DATA SHOWN:
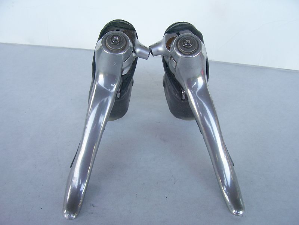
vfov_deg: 41.8
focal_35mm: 34
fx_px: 294
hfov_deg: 54.0
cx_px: 150
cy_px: 112
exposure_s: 1/90
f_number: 2.7
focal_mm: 5.6
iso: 80
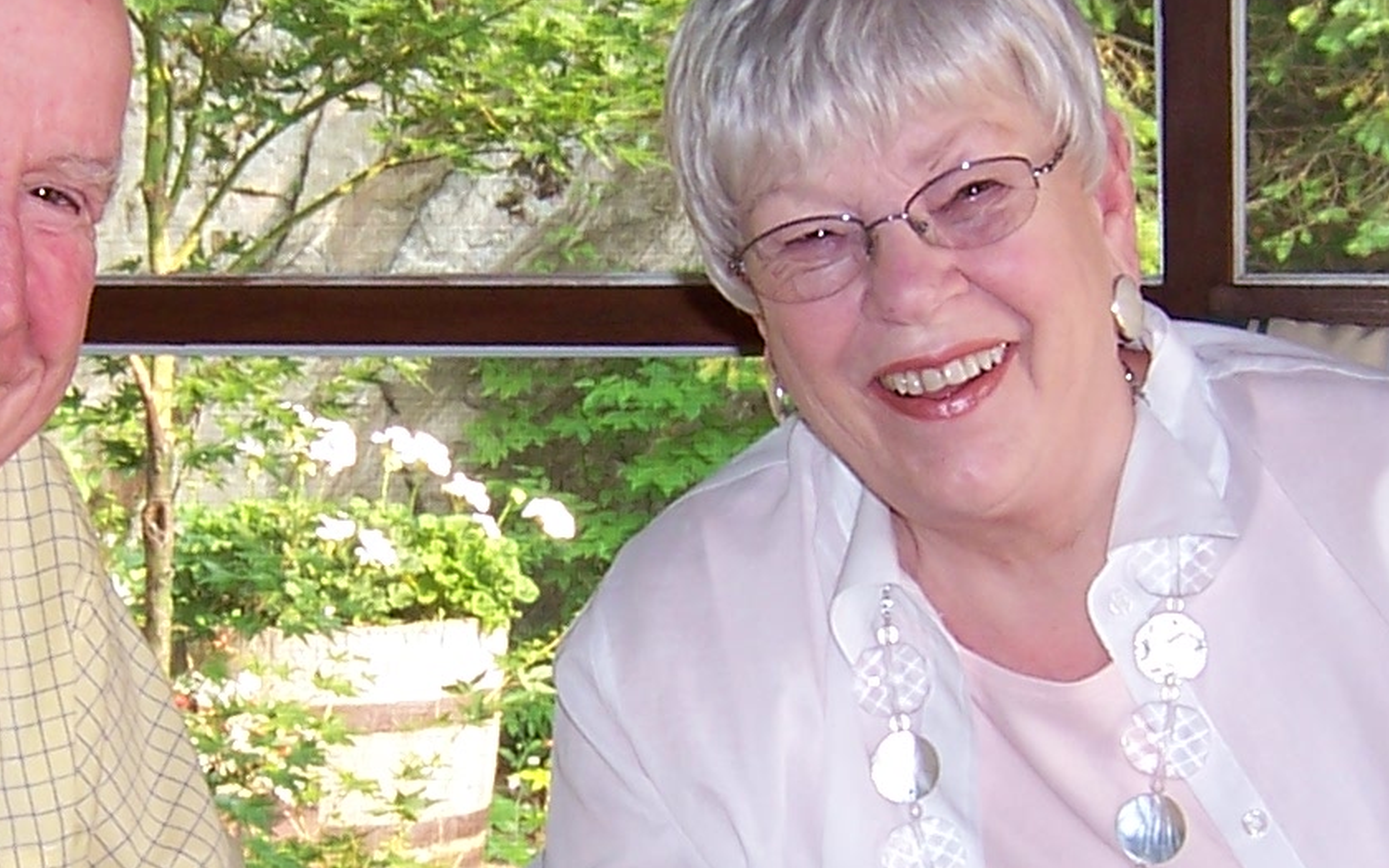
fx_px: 3634
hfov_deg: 21.6
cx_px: 480
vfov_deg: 13.6
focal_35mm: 96
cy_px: 608
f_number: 2.8
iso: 80
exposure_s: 1/60
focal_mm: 5.5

WORK TO BE COMPLETED:
No pictures belong in the answer; copy all other parts of the listing exactly.

TASK RESULT:
vfov_deg: 41.8
focal_35mm: 34
fx_px: 294
hfov_deg: 54.0
cx_px: 150
cy_px: 112
exposure_s: 1/90
f_number: 2.7
focal_mm: 5.6
iso: 80
fx_px: 3634
hfov_deg: 21.6
cx_px: 480
vfov_deg: 13.6
focal_35mm: 96
cy_px: 608
f_number: 2.8
iso: 80
exposure_s: 1/60
focal_mm: 5.5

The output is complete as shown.